Deutlich zugänglicher als der Tondonia. Sehr eleganter Wein mit spürbarem, aber sanftem Tannin. Fleischig, wieder balsamische Noten, lang. Am zweiten Tag noch etwas zugänglicher.
Auch der 904 ist noch nicht ganz auf dem Höhepunkt - besser noch zwei bis drei Jahre weglegen und in der Zwischenzeit den 2001er trinken :-)
92-94, 2020-2030+

Fazit: Der 904 ist definitiv derzeit der zugänglichere Wein und macht jetzt mehr Spaß. Der Tondonia ist ein Langstreckenläufer und gehört in die hinterste Ecke des Kellers. Beides sind großartige klassische Riojas - und beide sind bezahlbar. Ob der Tondonia mit mehr Reife "nur" genauso gut wird wie der 904 oder sogar besser, klären wir dann in fünf oder zehn Jahren. Bei dieser Probe wird dann auch ein 2004er Ygay dabei sein, von dem ich extra für diese Gelegenheit eine Flasche gekauft habe (der Wein ist kaum noch zu bekommen, aber ich habe einen Händler in Österreich gefunden, der noch exakt eine Flasche hatte...).

Freitag, 10. März 2017

Am Limit

Einen Pfälzer Geheimtip bekam ich neulich geschenkt, von einem Weingut (Schäfer in Neustadt), von dem ich noch nie etwas gehört hatte. Dort hat der Junior des Hauses seine eigene, mit "Limit" bezeichnete Premium-Linie. Diese Weine werden in geringer Auflage hergestellt. Vom "meinem" 2013er Spätburgunder Limit gibt es gerade einmal 500 Flaschen. Das ist alles, was ich von diesem Wein wußte, als ich ihn probiert habe.

Zum Vergleich habe ich einen 2013er von Salwey aus dem Keller geholt. Es stellte sich dann allerdings heraus, dass das doch ein sehr anderer Pinot ist und daher als Vergleich nicht sehr gut geeignet. 
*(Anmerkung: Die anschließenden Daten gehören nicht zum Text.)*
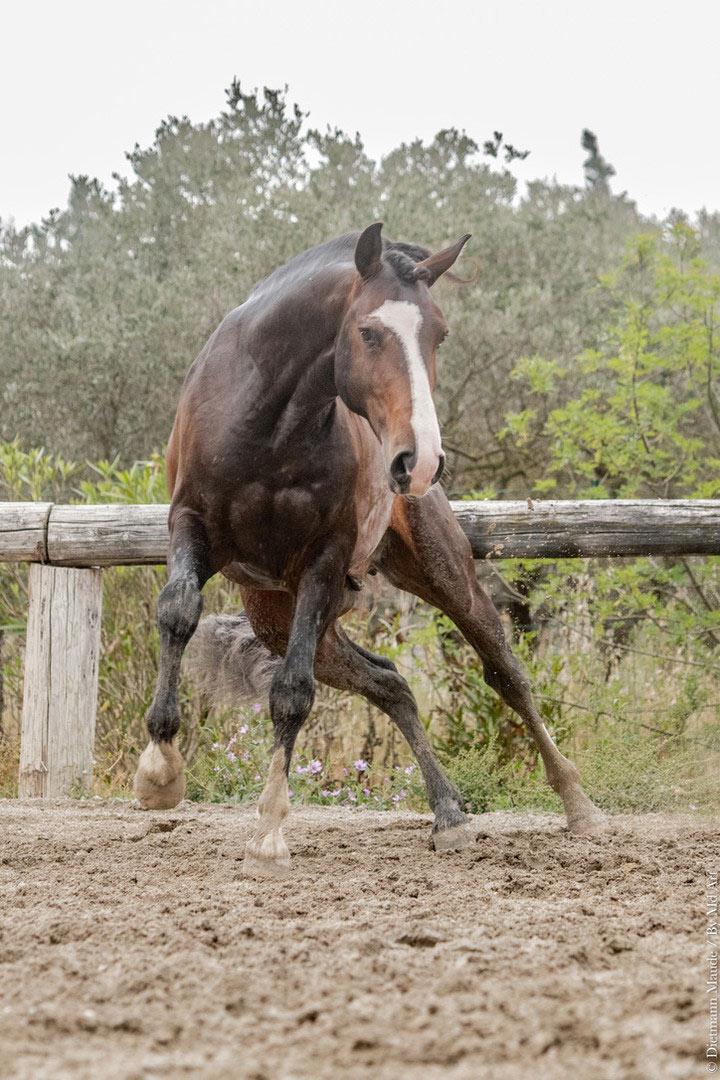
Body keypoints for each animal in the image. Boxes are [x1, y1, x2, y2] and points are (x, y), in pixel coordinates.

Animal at [133, 222, 605, 876]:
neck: (268, 425)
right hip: (282, 616)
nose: (420, 460)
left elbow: (292, 693)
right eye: (369, 332)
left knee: (504, 672)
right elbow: (178, 612)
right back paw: (449, 815)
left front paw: (269, 833)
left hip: (439, 577)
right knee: (390, 683)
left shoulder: (323, 560)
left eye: (439, 333)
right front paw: (160, 770)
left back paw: (576, 801)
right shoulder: (190, 527)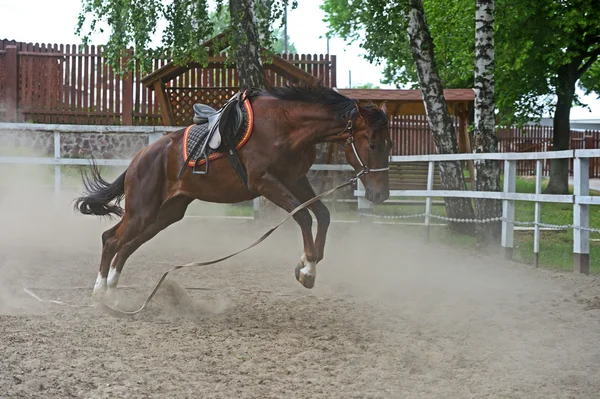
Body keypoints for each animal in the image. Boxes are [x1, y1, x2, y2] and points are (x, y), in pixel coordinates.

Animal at [74, 81, 394, 300]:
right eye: (373, 144)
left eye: (389, 144)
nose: (381, 196)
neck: (285, 125)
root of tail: (139, 159)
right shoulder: (265, 182)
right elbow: (303, 216)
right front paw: (307, 271)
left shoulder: (296, 180)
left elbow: (322, 215)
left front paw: (308, 261)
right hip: (142, 210)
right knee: (110, 239)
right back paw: (100, 291)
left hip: (165, 214)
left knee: (127, 245)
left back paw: (112, 287)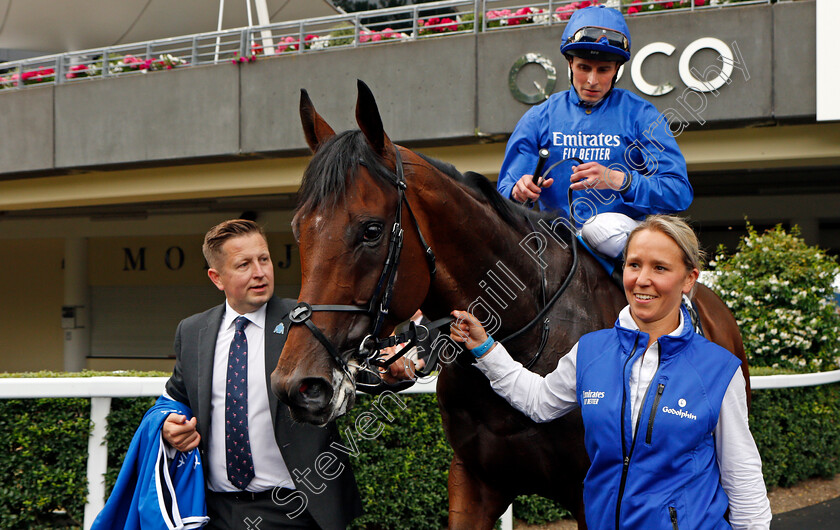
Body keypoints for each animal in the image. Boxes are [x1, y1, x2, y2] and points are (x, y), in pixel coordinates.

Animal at [270, 80, 748, 524]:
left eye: (370, 230)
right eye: (298, 228)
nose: (298, 385)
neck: (532, 335)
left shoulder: (593, 493)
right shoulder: (474, 480)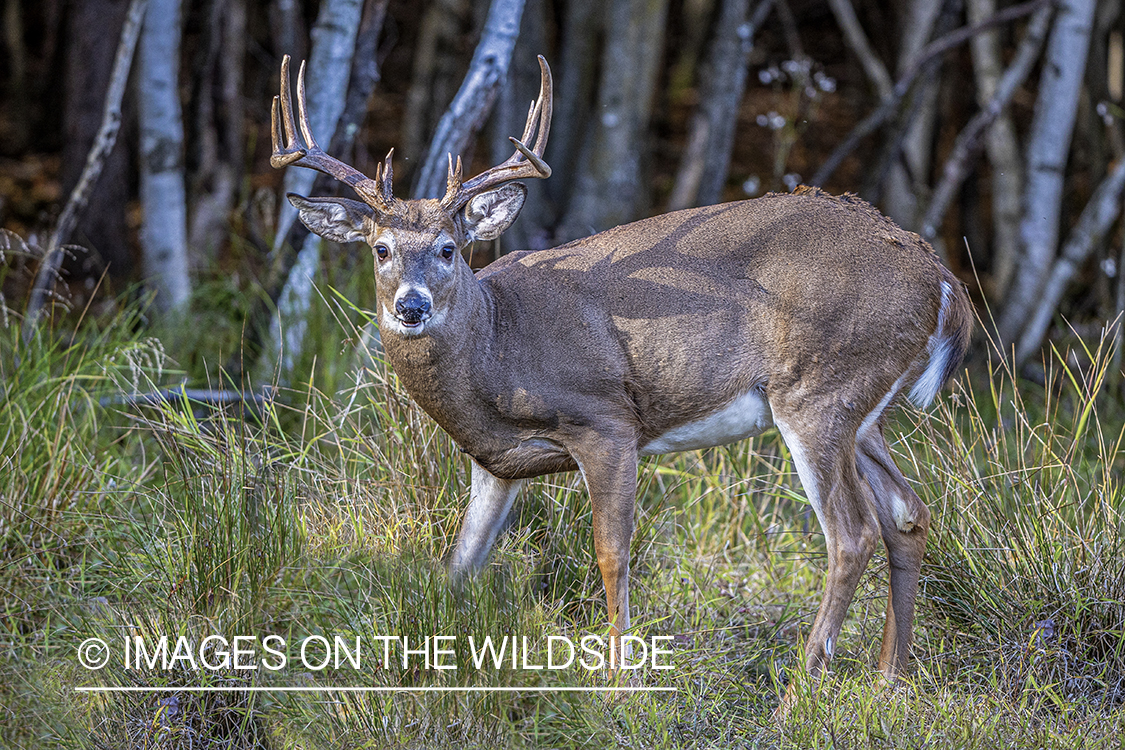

2013 Salwey Oberrottweiler Käsleberg Spätburgunder
Mittleres Rot mit erster Reife am Rand.
In der Nase recht ausgeprägt, rotfruchtig, ein Hauch Gummi. Am zweiten Tag ist der Gummi verschwunden, es bleibt eine ziemlich klassische rotfruchtige Pinot-Nase. 
Mittelgewichtig, recht ausgeprägte Frucht, spürbare Säure, leicht rustikal. In seiner Preisklasse (12 Euro ab Werk) ein schöner Spätburgunder.
86-88, -2020

2013 Schäfer Gimmeldinger Mandelgarten Spätburgunder "Am Limit" - eine von 500
Ebenfalls mittleres Rot, aber etwas dunkler als der Käsleberg
Nase recht stark vom Holz geprägt, Vanille, würzige und pfeffrige Noten und sogar etwas Eukalyptus.
Am Gaumen voluminös, auch hier mit deutlicher Holzprägung, würzig. Kommt mir durch die Holzdominanz etwas beliebig vor und macht auch schnell satt. Hat nicht allzuviel Frucht um das Holz zu balancieren. Ich weiß nicht wie (und wie lange) sich das entwickelt.
83-85, -2018?

Fazit: Wenn man sich am Limit bewegt, kann das auch mal schiefgehen. Für mich "too much" - der Wein verträgt das viele Holz nicht gut. Der Käsleberg, vom Charakter her natürlich ein ganz anderer Wein, macht für deutlich weniger Geld mehr Spaß.